*** Supplied data Section Begins ***
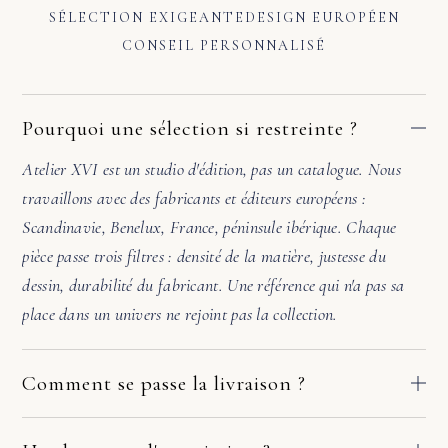
SÉLECTION EXIGEANTE
DESIGN EUROPÉEN
CONSEIL PERSONNALISÉ
Pourquoi une sélection si restreinte ?
Atelier XVI est un studio d'édition, pas un catalogue. Nous
travaillons avec des fabricants et éditeurs européens :
Scandinavie, Benelux, France, péninsule ibérique. Chaque
pièce passe trois filtres : densité de la matière, justesse du
dessin, durabilité du fabricant. Une référence qui n'a pas sa
place dans un univers ne rejoint pas la collection.
Comment se passe la livraison ?
Nos pièces partent directement des ateliers de nos fabricants
européens. Le délai dépend du fabricant et de votre adresse :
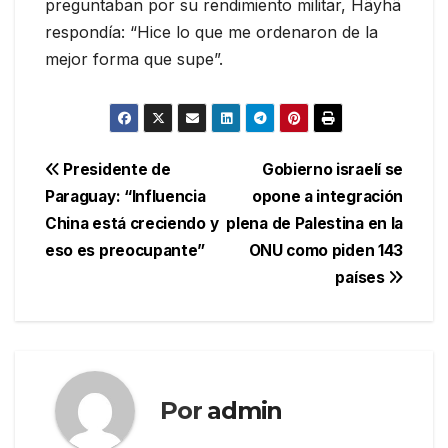
preguntaban por su rendimiento militar, Häyhä
respondía: “Hice lo que me ordenaron de la
mejor forma que supe”.
Navegación
Presidente de
Gobierno israelí se
Paraguay: “Influencia
opone a integración
de
China está creciendo y
plena de Palestina en la
entradas
eso es preocupante”
ONU como piden 143
países
Por
admin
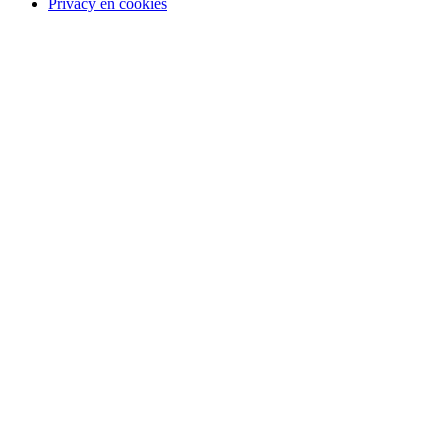
Privacy en cookies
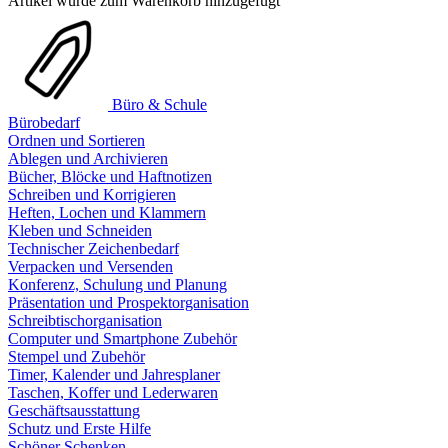
Artikel wurde zum Warenkorb hinzugefügt
Büro & Schule
Bürobedarf
Ordnen und Sortieren
Ablegen und Archivieren
Bücher, Blöcke und Haftnotizen
Schreiben und Korrigieren
Heften, Lochen und Klammern
Kleben und Schneiden
Technischer Zeichenbedarf
Verpacken und Versenden
Konferenz, Schulung und Planung
Präsentation und Prospektorganisation
Schreibtischorganisation
Computer und Smartphone Zubehör
Stempel und Zubehör
Timer, Kalender und Jahresplaner
Taschen, Koffer und Lederwaren
Geschäftsausstattung
Schutz und Erste Hilfe
Schöner Schenken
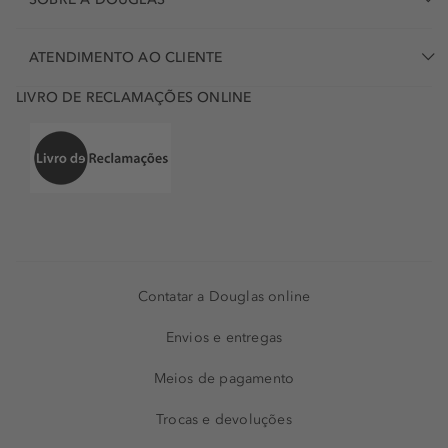
ATENDIMENTO AO CLIENTE
LIVRO DE RECLAMAÇÕES ONLINE
Contatar a Douglas online
Envios e entregas
Meios de pagamento
Trocas e devoluções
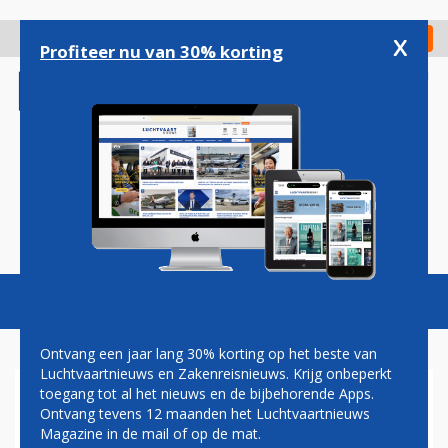
Overslaan
en
x
Digitaal Magazine
Registreer
Check in
naar
Profiteer nu van 30% korting
de
inhoud
gaan
Magazine
Podcasts
Vacatures
Toggl
naviga
Ontvang een jaar lang 30% korting op het beste van
Luchtvaartnieuws en Zakenreisnieuws. Krijg onbeperkt
toegang tot al het nieuws en de bijbehorende Apps.
STAKINGEN VERLAMMEN
Ontvang tevens 12 maanden het Luchtvaartnieuws
LUCHTVAART EN OV IN
Magazine in de mail of op de mat.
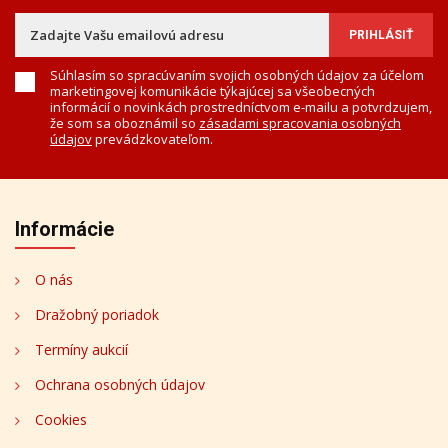
Súhlasím so spracúvaním svojich osobných údajov za účelom
marketingovej komunikácie týkajúcej sa všeobecných
informácií o novinkách prostredníctvom e-mailu a potvrdzujem,
že som sa oboznámil so
zásadami spracovania osobných
údajov
prevádzkovateľom.
Informácie
O nás
Dražobný poriadok
Termíny aukcií
Ochrana osobných údajov
Cookies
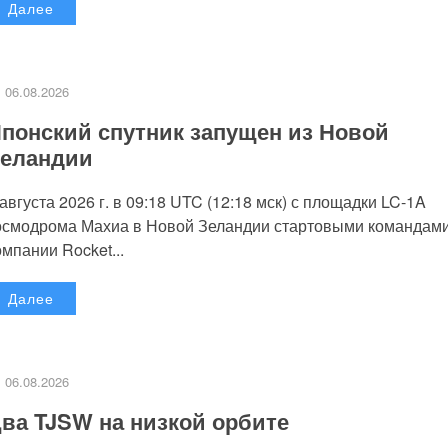
Далее
06.08.2026
понский спутник запущен из Новой
еландии
 августа 2026 г. в 09:18 UTC (12:18 мск) с площадки LC-1A
осмодрома Махиа в Новой Зеландии стартовыми командам
омпании Rocket...
Далее
06.08.2026
ва TJSW на низкой орбите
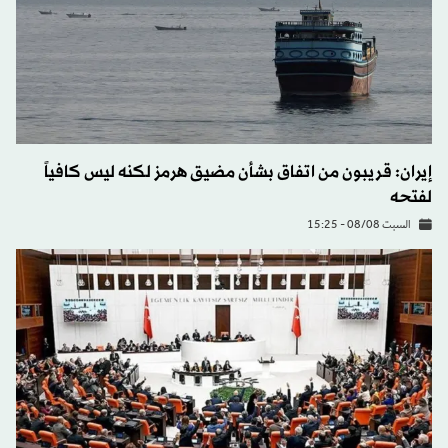
إيران: قريبون من اتفاق بشأن مضيق هرمز لكنه ليس كافياً
لفتحه
السبت 08/08 - 15:25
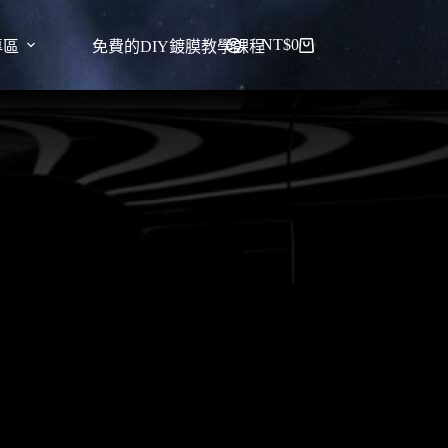
NT$
0
專區
免費的DIY鍍膜教學課程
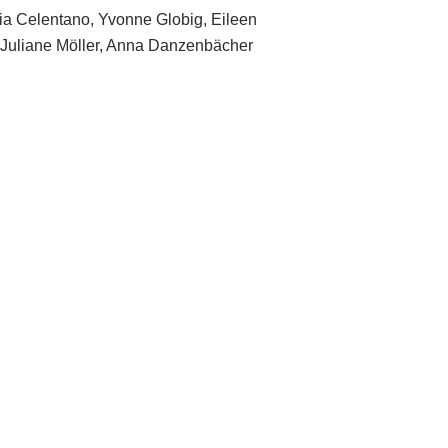
ia Celentano, Yvonne Globig, Eileen
Juliane Möller, Anna Danzenbächer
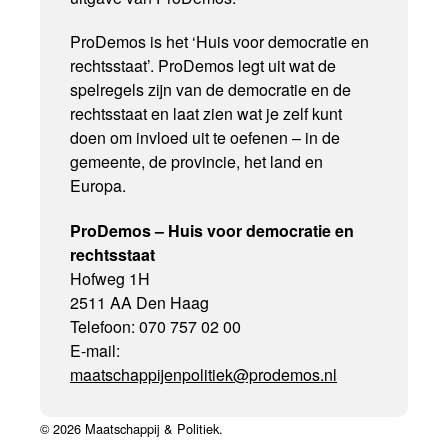
ProDemos is het ‘Huis voor democratie en
rechtsstaat’. ProDemos legt uit wat de
spelregels zijn van de democratie en de
rechtsstaat en laat zien wat je zelf kunt
doen om invloed uit te oefenen – in de
gemeente, de provincie, het land en
Europa.
ProDemos – Huis voor democratie en
rechtsstaat
Hofweg 1H
2511 AA Den Haag
Telefoon: 070 757 02 00
E-mail:
maatschappijenpolitiek@prodemos.nl
© 2026 Maatschappij & Politiek.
*** Supplied data Section Ends ***
### Problem to work on
Write all the lines above out again exactly, minus the images.

### Response area
SÉLECTION EXIGEANTE
DESIGN EUROPÉEN
CONSEIL PERSONNALISÉ
Pourquoi une sélection si restreinte ?
Atelier XVI est un studio d'édition, pas un catalogue. Nous
travaillons avec des fabricants et éditeurs européens :
Scandinavie, Benelux, France, péninsule ibérique. Chaque
pièce passe trois filtres : densité de la matière, justesse du
dessin, durabilité du fabricant. Une référence qui n'a pas sa
place dans un univers ne rejoint pas la collection.
Comment se passe la livraison ?
Nos pièces partent directement des ateliers de nos fabricants
européens. Le délai dépend du fabricant et de votre adresse :
preguntaban por su rendimiento militar, Häyhä
respondía: “Hice lo que me ordenaron de la
mejor forma que supe”.
Navegación
Presidente de
Gobierno israelí se
Paraguay: “Influencia
opone a integración
de
China está creciendo y
plena de Palestina en la
entradas
eso es preocupante”
ONU como piden 143
países
Por
admin
Privacy en cookies
Artikel wurde zum Warenkorb hinzugefügt
Büro & Schule
Bürobedarf
Ordnen und Sortieren
Ablegen und Archivieren
Bücher, Blöcke und Haftnotizen
Schreiben und Korrigieren
Heften, Lochen und Klammern
Kleben und Schneiden
Technischer Zeichenbedarf
Verpacken und Versenden
Konferenz, Schulung und Planung
Präsentation und Prospektorganisation
Schreibtischorganisation
Computer und Smartphone Zubehör
Stempel und Zubehör
Timer, Kalender und Jahresplaner
Taschen, Koffer und Lederwaren
Geschäftsausstattung
Schutz und Erste Hilfe
Schöner Schenken
ATENDIMENTO AO CLIENTE
LIVRO DE RECLAMAÇÕES ONLINE
Contatar a Douglas online
Envios e entregas
Meios de pagamento
Trocas e devoluções
Overslaan
en
x
Digitaal Magazine
Registreer
Check in
naar
Profiteer nu van 30% korting
de
inhoud
gaan
Magazine
Podcasts
Vacatures
Toggl
naviga
Ontvang een jaar lang 30% korting op het beste van
Luchtvaartnieuws en Zakenreisnieuws. Krijg onbeperkt
toegang tot al het nieuws en de bijbehorende Apps.
STAKINGEN VERLAMMEN
Ontvang tevens 12 maanden het Luchtvaartnieuws
LUCHTVAART EN OV IN
Magazine in de mail of op de mat.
Súhlasím so spracúvaním svojich osobných údajov za účelom
marketingovej komunikácie týkajúcej sa všeobecných
informácií o novinkách prostredníctvom e-mailu a potvrdzujem,
že som sa oboznámil so
zásadami spracovania osobných
údajov
prevádzkovateľom.
Informácie
O nás
Dražobný poriadok
Termíny aukcií
Ochrana osobných údajov
Cookies
Далее
06.08.2026
понский спутник запущен из Новой
еландии
 августа 2026 г. в 09:18 UTC (12:18 мск) с площадки LC-1A
осмодрома Махиа в Новой Зеландии стартовыми командам
омпании Rocket...
Далее
06.08.2026
ва TJSW на низкой орбите
إيران: قريبون من اتفاق بشأن مضيق هرمز لكنه ليس كافياً
لفتحه
السبت 08/08 - 15:25
NT$
0
專區
免費的DIY鍍膜教學課程
ia Celentano, Yvonne Globig, Eileen
Juliane Möller, Anna Danzenbächer
ProDemos is het ‘Huis voor democratie en
rechtsstaat’. ProDemos legt uit wat de
spelregels zijn van de democratie en de
rechtsstaat en laat zien wat je zelf kunt
doen om invloed uit te oefenen – in de
gemeente, de provincie, het land en
Europa.
ProDemos – Huis voor democratie en
rechtsstaat
Hofweg 1H
2511 AA Den Haag
Telefoon: 070 757 02 00
E-mail:
maatschappijenpolitiek@prodemos.nl
© 2026 Maatschappij & Politiek.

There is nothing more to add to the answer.